Hello!
This is the third time that I have submitted my resume to your company. Thank you for finally reading my resume in the sea of Wang Yang. It should be noted that there are too many people applying for jobs now. I'm afraid you accidentally threw my resume into the wastebasket with other fools because you were too busy. Therefore, I posted a striking picture on the envelope. According to my experience, 80% people will notice and open it quickly, but! But don't be angry, I have absolutely no other meaning, really not! I just want to find a job, please read my information patiently.
However, I have to make it clear that my application letter is not printed by computer, so I am really helpless. It's not that I don't understand computers. Look, we have one at home! However, I accidentally broke it yesterday. Well, it's annoying to say. (Take a moment of your time. Anyway, you read my information, which is not bad for the time being. Please comment. Is the website in this computer harmful?
I have been unemployed for almost half a year and eat instant noodles every day. I want to know why I'm not too bad. Why did I find so many houses? Either I lost my job or I haven't heard from you since the interview. What happened? Later, I looked it up online, alas! What's wrong with this job application? Leftovers? Ezekiel? Pour? Sword ∧ crouching? How about the fairy perch? Iridium? What's the point of annoying the nucleus? What happened to chrysanthemum? What's wrong with the liver? Hey? What's the matter with you? Hey? What? ⑾ Is it worth it? What's the matter with you? Especially radon? Do it! Baked? ┗ ┗ μ ┗ ┗ ┗ ┗ ┗ ┗ ┗ ┗ ┗ ┗ ┗ ┗ ┗ ┗ ┗ ┗ ┗. Paper? ッッ Gan Bao? "The pits and gullies are exhausted, and the chlorine in the south autumn is also blown." ? Vinegar? ゲ Huai Xianlan? What happened to stupid rice? BR & gt
Just a few days later, an interview notice from a company arrived. I tidied up and went to the appointment on time. I saw that all the candidates in front seemed to come out dejectedly, and I thought, "These idiots, look at me!" " "It's my turn. I walked in with dignity and searched the floor quickly. Hmm? Why is there nothing on the carpet except a few watermarks? But I still keep calm. I don't think this company will use this test method. Forget it. But in a flash, I suddenly saw a piece of paper under my recruiter's desk. It suddenly dawned on me that it was the employer who also read the online articles, which increased the difficulty of the exam and put the paper under the table. Those idiots in front, hum, look, how carefully I observe, it's my turn to go to work. I hurried forward, bent down to pick up the paper and read it backwards. It says, "Dear, my baby, you've been ..." How I miss you! Last time ... "? ! This isn't "welcome ..." Before I knew it, I had been kicked out. Well, it's really my fault. Tell me, why should I read the letter from the hostess? However, this website is too unlucky. ...

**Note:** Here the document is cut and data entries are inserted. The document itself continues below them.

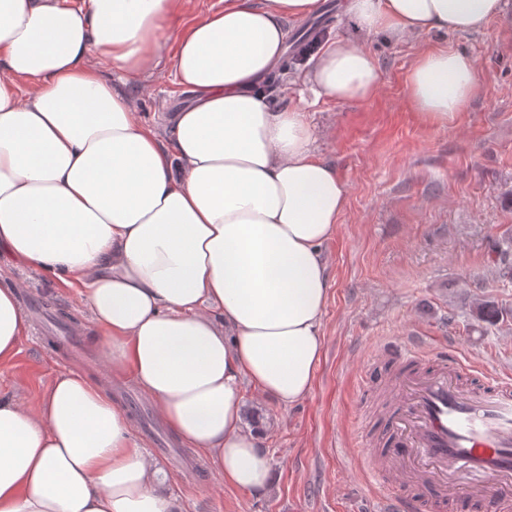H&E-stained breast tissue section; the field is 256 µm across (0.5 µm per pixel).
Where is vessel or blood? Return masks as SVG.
<instances>
[{
	"label": "vessel or blood",
	"instance_id": "obj_1",
	"mask_svg": "<svg viewBox=\"0 0 512 512\" xmlns=\"http://www.w3.org/2000/svg\"><path fill=\"white\" fill-rule=\"evenodd\" d=\"M376 358L405 365L393 384L399 405L391 447L376 454L357 441L358 464L378 490L382 512H416L403 490L417 478L468 496L474 512H512V384L464 385L452 355L421 371L425 352L413 341Z\"/></svg>",
	"mask_w": 512,
	"mask_h": 512
}]
</instances>
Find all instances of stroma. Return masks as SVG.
<instances>
[{
	"label": "stroma",
	"instance_id": "stroma-1",
	"mask_svg": "<svg viewBox=\"0 0 512 512\" xmlns=\"http://www.w3.org/2000/svg\"><path fill=\"white\" fill-rule=\"evenodd\" d=\"M307 30L323 40L355 37L376 59L382 83L364 101L304 107L315 153L335 165L348 203L323 247L331 289L310 394L283 406L244 389L246 404L271 424L266 493L219 485L213 460L178 440L154 445L166 426L131 377L101 371L99 342L77 289L0 248V287L20 284L28 321L14 359L0 365V397L33 405L59 369L80 371L124 411L183 512H376L350 431L361 426L375 452L390 436L391 373L379 367L367 389L358 384L387 342L416 339L431 356L455 349L474 384L512 379V321L481 328L469 317L479 299L512 309V281L500 277L491 253L495 240L512 235V25L494 19L478 33L433 30L397 41L355 34L338 0H324L319 15L289 24L288 35ZM434 47L473 57L480 85L466 109L441 126L408 97L417 57ZM188 100L167 65L133 97L163 137Z\"/></svg>",
	"mask_w": 512,
	"mask_h": 512
}]
</instances>
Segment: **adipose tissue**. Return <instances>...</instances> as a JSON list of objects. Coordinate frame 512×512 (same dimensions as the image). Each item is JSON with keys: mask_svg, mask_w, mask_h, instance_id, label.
Returning <instances> with one entry per match:
<instances>
[{"mask_svg": "<svg viewBox=\"0 0 512 512\" xmlns=\"http://www.w3.org/2000/svg\"><path fill=\"white\" fill-rule=\"evenodd\" d=\"M0 0V246L83 296L101 358L131 375L220 483L263 493L266 425L245 424L243 384L288 406L311 391L330 281L322 247L347 191L317 158L298 108L263 89L292 20L322 0ZM363 32H476L512 0H344ZM126 80L170 64L190 102L162 142ZM315 100L363 101L378 63L347 37L308 76ZM479 89L470 56L421 54L414 108L437 124ZM28 327L0 288V363ZM0 512H180L125 413L64 368L34 406L0 399Z\"/></svg>", "mask_w": 512, "mask_h": 512, "instance_id": "ef3b65f1", "label": "adipose tissue"}]
</instances>
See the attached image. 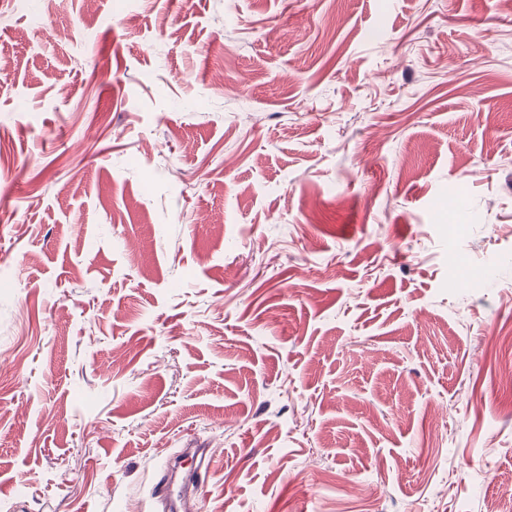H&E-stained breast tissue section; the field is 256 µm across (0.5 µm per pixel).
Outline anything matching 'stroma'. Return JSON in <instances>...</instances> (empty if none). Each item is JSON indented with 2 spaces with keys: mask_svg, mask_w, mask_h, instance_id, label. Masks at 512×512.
Returning <instances> with one entry per match:
<instances>
[{
  "mask_svg": "<svg viewBox=\"0 0 512 512\" xmlns=\"http://www.w3.org/2000/svg\"><path fill=\"white\" fill-rule=\"evenodd\" d=\"M501 331L503 0H0V512H489ZM153 493L159 503L170 502L171 510L174 512H196L198 510L195 498L186 494L171 478L159 480Z\"/></svg>",
  "mask_w": 512,
  "mask_h": 512,
  "instance_id": "35a3bbf8",
  "label": "stroma"
}]
</instances>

Forget it, it's nothing. Later, I went home and watched it online. It is said on the Internet that college students now use their own photo albums to apply for jobs, and the result is a great success. Oh! It turns out that the application of courage has risen to this level now. I said, why didn't I get an answer to my application letter? Look, my dry words, what can I do here, what can I do there, what can I bear hardships and stand hard work ... how can I be so energetic with an album? But what is this photo album? I still don't fully know. Is it nude? Later, I asked Xiao Liu, a fan downstairs, and he told me in detail before I understood. I think I am old here, and I am still a man. This photo album? Alas, who cares? In order to find a job, I spent more than 1000 yuan (how many packets of instant noodles are needed) to take a hazy photo of my personal wedding dress in the studio. Although it doesn't look like it after washing, it is very imposing, absolutely handsome and leading, but my swimsuit photo is too deformed. I can't help it How can I eat instant noodles every day? Then I thought of a way to combine Schwarzenegger's photo with mine on the computer. It's really good! I am excited to send it everywhere, and guess what, there is no reply at work!

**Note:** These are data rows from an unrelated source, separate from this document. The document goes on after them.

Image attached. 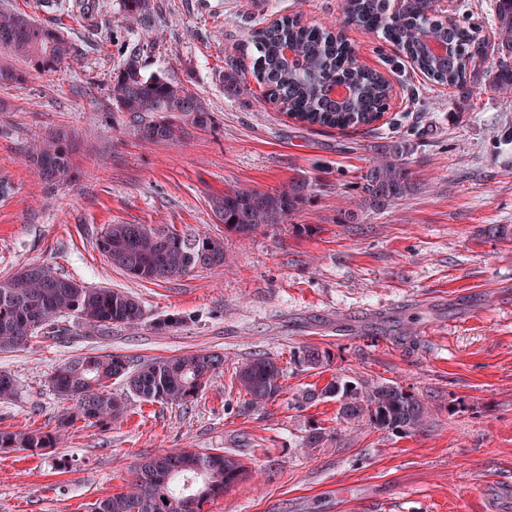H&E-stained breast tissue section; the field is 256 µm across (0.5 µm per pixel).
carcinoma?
<instances>
[{
    "label": "carcinoma",
    "instance_id": "obj_1",
    "mask_svg": "<svg viewBox=\"0 0 512 512\" xmlns=\"http://www.w3.org/2000/svg\"><path fill=\"white\" fill-rule=\"evenodd\" d=\"M124 18L143 28L153 23L151 0H120ZM344 18L383 37L400 48L420 73L448 86L462 85L467 76L483 72L499 92L512 91V0H496L493 40L481 35L482 27L429 14L428 0H344ZM439 41L447 53L434 55L429 45ZM8 54L25 59L38 73L52 72L72 58V44L57 28L42 25L19 12L0 11V44ZM293 52L285 62L283 45ZM498 55L493 70L484 69L488 53ZM253 73L264 96L294 118L323 127L345 129L370 123L386 108L391 86L378 71L358 69L352 51L336 35L298 18H285L275 27L254 35ZM28 73L0 65V84L20 83ZM347 85L344 101L329 96V88ZM108 92L115 109L128 119V128L141 140H171L186 126L206 128L211 112L185 85L173 78L146 74L141 49L125 52L122 64L109 78ZM76 137L65 130L34 139L30 158L36 173L53 187L71 180ZM405 139L391 140L360 177V207L379 212L416 190ZM317 183L301 178L273 191L231 189L212 201L220 223L247 237L257 228L282 224L315 195ZM112 267L143 282H161L196 268L224 266V238L180 233L166 225L109 224L98 243ZM76 324L101 335L114 326L135 327L144 311L139 300L119 289L86 288L54 266L33 263L0 278V350L27 345L36 334L61 339ZM294 360L318 366L323 353L313 346L293 351ZM224 368V356L199 350L176 357L155 359L130 369V361L112 353L80 356L54 368L48 390L61 401L72 402L55 430H0V448L36 450L54 448L77 421L101 425L124 418L127 399L111 391L121 379L126 390L151 403L176 404L195 396L209 379ZM283 370L270 358L256 357L242 365L235 378L252 408L277 399L283 391ZM19 384L0 371V400L17 397ZM337 398V419L346 424H366L378 431L411 432L428 425L430 408L397 383L358 386L334 382L321 393L309 392L299 404L319 395ZM332 432L314 428L302 441L304 448H320ZM249 467L237 454L222 448L165 451L147 457L135 467L128 491L94 503L92 512H202L203 505L224 495L246 479Z\"/></svg>",
    "mask_w": 512,
    "mask_h": 512
}]
</instances>
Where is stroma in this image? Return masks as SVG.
Masks as SVG:
<instances>
[{
  "label": "stroma",
  "instance_id": "1",
  "mask_svg": "<svg viewBox=\"0 0 512 512\" xmlns=\"http://www.w3.org/2000/svg\"><path fill=\"white\" fill-rule=\"evenodd\" d=\"M0 0L60 27L76 54L55 72L0 85V277L48 263L88 288H117L145 312L138 328L86 327L59 341L0 351L20 384L0 401V429H54L66 405L45 381L65 360L120 354L133 364L197 350L224 370L180 404L130 397L123 420L76 422L45 450H0V512H90L122 492L143 456L221 448L250 466L205 512H512V93L428 80L391 43L345 24L343 0H154L156 25L125 21L119 0ZM341 35L393 87L381 120L354 129L309 125L263 96L253 75L226 85L227 61L251 63V34L283 17ZM143 47L146 72L197 95L206 129L147 144L115 112L107 82L121 47ZM77 132L72 183L47 190L27 152L34 135ZM412 146L413 195L346 221L380 145ZM304 176L315 197L282 224L243 238L218 223L212 197L273 190ZM165 224L219 236L229 263L148 283L112 267L97 242L110 224ZM174 324L162 328L161 323ZM325 351L321 366L291 350ZM257 356L284 371L283 392L253 409L236 380ZM396 383L432 409L410 433L351 429L339 403L299 405L334 380ZM337 429L303 451L311 429Z\"/></svg>",
  "mask_w": 512,
  "mask_h": 512
}]
</instances>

However, I would also like to mention that your company is too strict in recruiting personnel. Although it is a big company, there is no need to do so! Those who measure their character in exams, I know, you can do something fancy with your boss's money, but you also pity me for eating instant noodles. The man in our hospital has no emotional intelligence at all, because he knows the people inside you and went in without taking any photos. I've asked everyone, and I haven't found a relationship yet. Alas, there are still many people like me! Why don't I make friends with you, you recruit me, and I help you. Forget it, forget it. I won't take up your time. Please read my information carefully. Give me a chance.
I wish you good health.
Attachment: personal data of XXXX for several years and x months.